Rick Burrowes
Located between Springhurst Park and the Lees Avenue apartment towers, People’s Park hosts thousands of user-hours per week. More than a dozen formal sports and event teams and hundreds of casual users engage in dog-walking, frisbee, spike ball, sparring, martial arts, sunning, kite flying, soccer, quidditch, Movies in People’s Park Nights, and much more.
Yet, incredibly enough, this beautiful oasis, unique to the City’s centre, has been under threat of imminent destruction since the 1950s from forces seeking to build a freeway through its greenspace. Yes, the Alta Vista Transportation Corridor (AVTC) continues to rear its ugly asphalt head! For those of you blissfully ignorant of its existence, the AVTC has been recently reborn, in a gush of greenwash rather than amniotic fluid, as the “Green Transportation and Utility Corridor”. It’s sad – but I’m not making this up.
Less and less sense
With every passing year, the concept of a new freeway to downtown Ottawa makes less and less sense, what with billions of tax dollars already spent on LRT, City Council’s 2019 climate emergency declaration and Highway 417’s expansion, which facilitates access for commuters from Riverside Drive to Nicholas Street. Moreover, in the post-COVID era, fewer people are making daily commutes to and from the city core.

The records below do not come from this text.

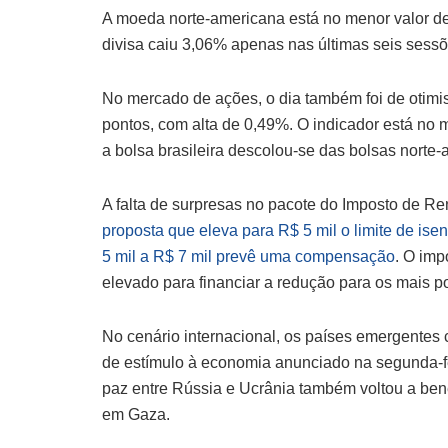
A moeda norte-americana está no menor valor d
divisa caiu 3,06% apenas nas últimas seis sessõ
No mercado de ações, o dia também foi de otimi
pontos, com alta de 0,49%. O indicador está no 
a bolsa brasileira descolou-se das bolsas norte-
A falta de surpresas no pacote do Imposto de Re
proposta que eleva para R$ 5 mil o limite de is
5 mil a R$ 7 mil prevê uma compensação
. O imp
elevado para financiar a redução para os mais p
No cenário internacional, os países emergentes
de estímulo à economia anunciado na segunda-fe
paz entre Rússia e Ucrânia também voltou a bene
em Gaza.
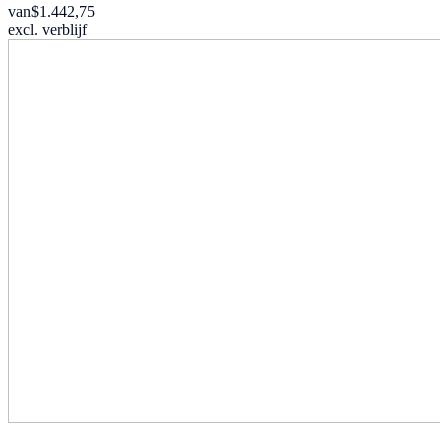
van
$1.442,75
excl. verblijf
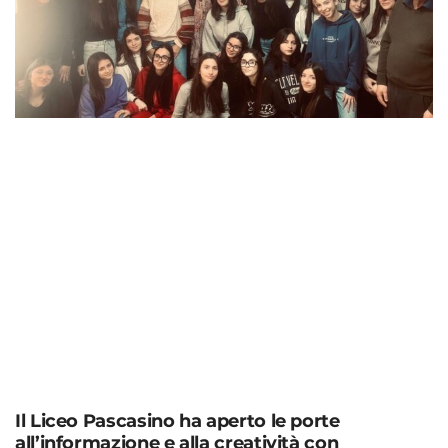
Il Liceo Pascasino ha aperto le porte
all’informazione e alla creatività con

A Google Maps search comparing the existing Riverside Drive to Nicholas Street route to the route of the proposed AVTC, shows that the AVTC route cuts the commute by only 1.4 kilometres and all of one to two minutes of driving time. Nonetheless, the City’s Transportation Department plods on with this mid-20th century concept of facilitating private automobiles driving downtown.
Our Old Ottawa East community is frustrated, angry and fed up with the City’s decades-long threat to pave over People’s Park, which is known to City Hall bureaucrats as “160 Lees Avenue”. City staff refuse to designate or recognize People’s Park as an official city park because the Transportation Department appears bent on destroying the greenspace to construct a freeway in its place.
Old Ottawa East volunteers have spent countless hours advocating to have the City remove this outdated freeway plan from Ottawa’s Official Plan once and for all, but so far to little avail. However, community residents – who have done and continue to do more than their share of advocacy – have succeeded at least in forestalling the Council’s adoption of the project. We owe them a huge debt of gratitude.
The idea is simple
It is timely now for all of us, as a community, to do what we can. An idea has recently surfaced that has been most enthusiastically received and already adopted by hundreds of residents of Old Ottawa East. Starting now, in our conversations and in our thoughts, in our written correspondence with each other and with the City, let’s all refer to this field of green as “People’s Park”.
The idea is that, through our collective belief in People’s Park, we “manifest” this wonderful green space to become an official City of Ottawa park. This community-wide channeling of our willpower may be more powerful than we realize – and it doesn’t hurt to try. We also reinforce, in the minds of People’s Park users’, that this is an official park (“reinforce” because they already believe it to be a park). We will have help along the way. Lee Jacobs of the Communities Activity Group of Old Ottawa East managed to get a Google Maps “pin” dropped on People’s Park, and signs announcing People’s Park will soon appear on the grounds. To see is to believe.
To this end, we will be asking the many teams and clubs that use the park to refer to it as “People’s Park” in communications with their members and “People’s Park (160 Lees)” in correspondence with the City.